- EXTRACTED ENTRIES
··········

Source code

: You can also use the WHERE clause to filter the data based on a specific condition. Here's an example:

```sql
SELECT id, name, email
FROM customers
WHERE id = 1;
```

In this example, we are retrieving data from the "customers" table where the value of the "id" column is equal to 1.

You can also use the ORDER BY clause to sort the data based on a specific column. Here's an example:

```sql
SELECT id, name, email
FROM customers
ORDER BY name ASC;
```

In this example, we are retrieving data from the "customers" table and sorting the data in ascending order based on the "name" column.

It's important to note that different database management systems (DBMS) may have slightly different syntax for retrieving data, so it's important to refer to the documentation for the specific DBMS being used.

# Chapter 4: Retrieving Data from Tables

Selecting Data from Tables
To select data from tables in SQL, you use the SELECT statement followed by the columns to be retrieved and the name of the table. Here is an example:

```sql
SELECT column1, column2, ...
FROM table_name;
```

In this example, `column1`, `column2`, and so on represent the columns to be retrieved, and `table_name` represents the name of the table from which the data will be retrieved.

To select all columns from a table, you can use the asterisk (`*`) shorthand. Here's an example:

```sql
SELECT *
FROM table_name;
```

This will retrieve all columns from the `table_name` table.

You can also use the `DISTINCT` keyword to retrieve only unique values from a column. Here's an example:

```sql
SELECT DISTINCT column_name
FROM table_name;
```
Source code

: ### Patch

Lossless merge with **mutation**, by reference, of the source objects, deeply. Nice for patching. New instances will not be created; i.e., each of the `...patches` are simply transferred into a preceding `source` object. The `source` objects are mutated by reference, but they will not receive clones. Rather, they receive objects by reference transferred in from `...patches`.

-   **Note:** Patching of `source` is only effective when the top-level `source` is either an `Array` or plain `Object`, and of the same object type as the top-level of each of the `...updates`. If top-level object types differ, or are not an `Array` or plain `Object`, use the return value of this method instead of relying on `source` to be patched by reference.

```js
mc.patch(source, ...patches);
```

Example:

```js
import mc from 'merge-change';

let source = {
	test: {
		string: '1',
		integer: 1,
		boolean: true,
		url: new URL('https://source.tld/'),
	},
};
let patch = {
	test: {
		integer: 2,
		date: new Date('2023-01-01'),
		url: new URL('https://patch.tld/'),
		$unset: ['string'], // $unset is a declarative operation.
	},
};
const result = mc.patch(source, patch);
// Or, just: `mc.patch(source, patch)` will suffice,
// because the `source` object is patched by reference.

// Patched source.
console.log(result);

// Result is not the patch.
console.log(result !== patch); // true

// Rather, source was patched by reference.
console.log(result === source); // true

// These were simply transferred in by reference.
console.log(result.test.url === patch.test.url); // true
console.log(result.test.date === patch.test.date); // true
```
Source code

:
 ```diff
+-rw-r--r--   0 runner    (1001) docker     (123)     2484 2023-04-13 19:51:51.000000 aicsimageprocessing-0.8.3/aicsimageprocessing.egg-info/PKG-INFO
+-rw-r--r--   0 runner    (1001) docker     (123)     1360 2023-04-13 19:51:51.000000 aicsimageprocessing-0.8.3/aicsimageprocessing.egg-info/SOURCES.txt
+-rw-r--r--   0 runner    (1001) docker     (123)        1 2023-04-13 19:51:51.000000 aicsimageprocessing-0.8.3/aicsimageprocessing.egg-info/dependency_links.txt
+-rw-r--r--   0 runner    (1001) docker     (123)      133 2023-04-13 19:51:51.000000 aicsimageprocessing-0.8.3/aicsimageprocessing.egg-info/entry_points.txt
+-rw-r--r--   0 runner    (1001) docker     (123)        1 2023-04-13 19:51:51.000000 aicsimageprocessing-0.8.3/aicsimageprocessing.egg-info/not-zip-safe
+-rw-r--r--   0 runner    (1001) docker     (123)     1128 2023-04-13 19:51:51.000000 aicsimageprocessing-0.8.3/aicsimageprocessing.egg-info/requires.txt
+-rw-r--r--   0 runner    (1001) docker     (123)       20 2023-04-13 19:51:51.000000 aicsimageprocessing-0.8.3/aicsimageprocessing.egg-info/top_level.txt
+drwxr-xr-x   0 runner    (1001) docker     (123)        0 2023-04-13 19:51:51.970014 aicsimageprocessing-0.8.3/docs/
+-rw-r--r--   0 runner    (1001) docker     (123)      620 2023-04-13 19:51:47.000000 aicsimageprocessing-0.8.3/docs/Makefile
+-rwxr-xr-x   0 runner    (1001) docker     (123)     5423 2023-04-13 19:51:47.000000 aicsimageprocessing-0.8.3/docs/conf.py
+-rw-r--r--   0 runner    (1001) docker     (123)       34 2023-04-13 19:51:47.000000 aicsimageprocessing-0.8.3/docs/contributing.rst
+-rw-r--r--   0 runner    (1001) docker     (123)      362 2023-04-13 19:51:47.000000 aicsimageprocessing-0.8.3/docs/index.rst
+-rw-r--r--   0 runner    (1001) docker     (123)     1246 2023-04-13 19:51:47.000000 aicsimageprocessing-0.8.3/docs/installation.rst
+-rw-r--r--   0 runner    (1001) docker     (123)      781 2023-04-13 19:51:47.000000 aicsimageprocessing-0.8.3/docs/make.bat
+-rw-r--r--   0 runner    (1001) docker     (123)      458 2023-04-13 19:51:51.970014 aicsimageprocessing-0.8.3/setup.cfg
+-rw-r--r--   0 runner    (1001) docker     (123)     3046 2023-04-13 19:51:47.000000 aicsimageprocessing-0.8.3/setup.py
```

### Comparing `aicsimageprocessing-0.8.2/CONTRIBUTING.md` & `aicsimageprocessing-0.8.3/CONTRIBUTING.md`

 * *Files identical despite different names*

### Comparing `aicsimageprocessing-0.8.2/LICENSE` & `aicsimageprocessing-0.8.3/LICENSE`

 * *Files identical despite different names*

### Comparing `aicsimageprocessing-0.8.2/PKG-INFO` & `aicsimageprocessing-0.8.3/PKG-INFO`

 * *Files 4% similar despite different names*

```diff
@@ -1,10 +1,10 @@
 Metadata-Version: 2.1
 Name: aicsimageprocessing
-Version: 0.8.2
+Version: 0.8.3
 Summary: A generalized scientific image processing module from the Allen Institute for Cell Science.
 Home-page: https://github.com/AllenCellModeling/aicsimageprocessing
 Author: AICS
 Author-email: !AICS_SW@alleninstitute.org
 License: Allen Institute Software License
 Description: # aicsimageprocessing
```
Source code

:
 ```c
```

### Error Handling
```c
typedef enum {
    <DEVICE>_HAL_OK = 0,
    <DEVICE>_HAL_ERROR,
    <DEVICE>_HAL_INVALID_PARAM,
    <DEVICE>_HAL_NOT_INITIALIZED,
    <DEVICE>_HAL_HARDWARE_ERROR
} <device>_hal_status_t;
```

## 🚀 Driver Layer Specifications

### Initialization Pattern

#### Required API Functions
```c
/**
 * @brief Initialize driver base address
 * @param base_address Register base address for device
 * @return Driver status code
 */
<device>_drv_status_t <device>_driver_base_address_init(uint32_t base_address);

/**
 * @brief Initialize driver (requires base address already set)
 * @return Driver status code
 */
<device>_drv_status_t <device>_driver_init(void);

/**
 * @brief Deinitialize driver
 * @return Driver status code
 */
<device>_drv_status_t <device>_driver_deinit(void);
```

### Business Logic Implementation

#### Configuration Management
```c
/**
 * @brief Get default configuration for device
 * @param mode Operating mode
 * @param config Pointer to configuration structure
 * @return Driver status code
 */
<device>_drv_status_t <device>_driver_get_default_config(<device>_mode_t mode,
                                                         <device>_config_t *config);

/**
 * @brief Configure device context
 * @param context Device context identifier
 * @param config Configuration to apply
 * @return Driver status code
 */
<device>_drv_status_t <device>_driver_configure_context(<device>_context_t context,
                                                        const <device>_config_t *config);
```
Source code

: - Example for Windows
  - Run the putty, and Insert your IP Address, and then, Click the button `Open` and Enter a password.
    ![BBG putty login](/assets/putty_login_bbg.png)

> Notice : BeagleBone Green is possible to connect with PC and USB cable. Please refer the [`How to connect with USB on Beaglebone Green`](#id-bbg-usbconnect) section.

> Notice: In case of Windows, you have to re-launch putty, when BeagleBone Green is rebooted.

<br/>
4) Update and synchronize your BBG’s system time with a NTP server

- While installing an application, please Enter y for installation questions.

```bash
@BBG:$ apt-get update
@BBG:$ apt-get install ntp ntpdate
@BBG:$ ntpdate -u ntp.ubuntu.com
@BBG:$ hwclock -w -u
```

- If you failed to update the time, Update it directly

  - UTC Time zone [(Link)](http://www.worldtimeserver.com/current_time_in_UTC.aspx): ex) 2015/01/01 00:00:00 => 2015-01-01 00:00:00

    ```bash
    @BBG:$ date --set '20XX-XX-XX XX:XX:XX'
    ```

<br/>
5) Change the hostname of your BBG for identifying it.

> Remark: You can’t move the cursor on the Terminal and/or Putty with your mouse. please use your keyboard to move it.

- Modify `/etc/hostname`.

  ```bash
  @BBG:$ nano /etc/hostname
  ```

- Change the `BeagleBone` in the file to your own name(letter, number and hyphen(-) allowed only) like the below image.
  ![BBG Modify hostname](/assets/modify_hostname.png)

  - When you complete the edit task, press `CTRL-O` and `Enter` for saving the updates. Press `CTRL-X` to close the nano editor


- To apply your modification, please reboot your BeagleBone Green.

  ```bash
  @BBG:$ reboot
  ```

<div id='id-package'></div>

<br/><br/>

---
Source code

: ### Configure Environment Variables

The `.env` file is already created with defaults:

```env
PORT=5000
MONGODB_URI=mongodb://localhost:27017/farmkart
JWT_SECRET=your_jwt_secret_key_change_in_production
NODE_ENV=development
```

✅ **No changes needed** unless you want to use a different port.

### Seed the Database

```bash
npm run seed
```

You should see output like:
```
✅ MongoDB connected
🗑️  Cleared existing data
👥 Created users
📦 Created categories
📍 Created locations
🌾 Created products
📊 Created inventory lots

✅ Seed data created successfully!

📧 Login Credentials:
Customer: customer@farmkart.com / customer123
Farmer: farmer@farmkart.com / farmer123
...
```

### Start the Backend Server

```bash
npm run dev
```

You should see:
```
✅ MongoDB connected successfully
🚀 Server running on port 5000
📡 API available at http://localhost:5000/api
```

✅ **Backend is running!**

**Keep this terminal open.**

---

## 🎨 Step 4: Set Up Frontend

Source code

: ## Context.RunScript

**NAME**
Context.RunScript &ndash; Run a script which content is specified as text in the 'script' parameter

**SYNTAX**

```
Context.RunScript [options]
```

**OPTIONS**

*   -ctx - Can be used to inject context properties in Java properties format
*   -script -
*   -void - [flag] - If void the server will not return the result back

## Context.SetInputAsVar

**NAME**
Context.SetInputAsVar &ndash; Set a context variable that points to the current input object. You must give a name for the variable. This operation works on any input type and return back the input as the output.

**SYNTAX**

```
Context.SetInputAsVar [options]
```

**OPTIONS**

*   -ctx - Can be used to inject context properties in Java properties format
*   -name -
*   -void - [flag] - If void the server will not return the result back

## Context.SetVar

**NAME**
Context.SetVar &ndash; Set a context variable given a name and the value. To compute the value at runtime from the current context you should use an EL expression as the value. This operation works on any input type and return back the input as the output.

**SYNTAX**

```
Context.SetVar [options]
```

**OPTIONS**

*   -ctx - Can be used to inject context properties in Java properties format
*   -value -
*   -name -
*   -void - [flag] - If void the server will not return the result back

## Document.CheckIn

··········

- WHAT THIS TASK INVOLVES
Out of the entries, report each line that contains the word "works".

- RESULT
Context.SetInputAsVar &ndash; Set a context variable that points to the current input object. You must give a name for the variable. This operation works on any input type and return back the input as the output.
Context.SetVar &ndash; Set a context variable given a name and the value. To compute the value at runtime from the current context you should use an EL expression as the value. This operation works on any input type and return back the input as the output.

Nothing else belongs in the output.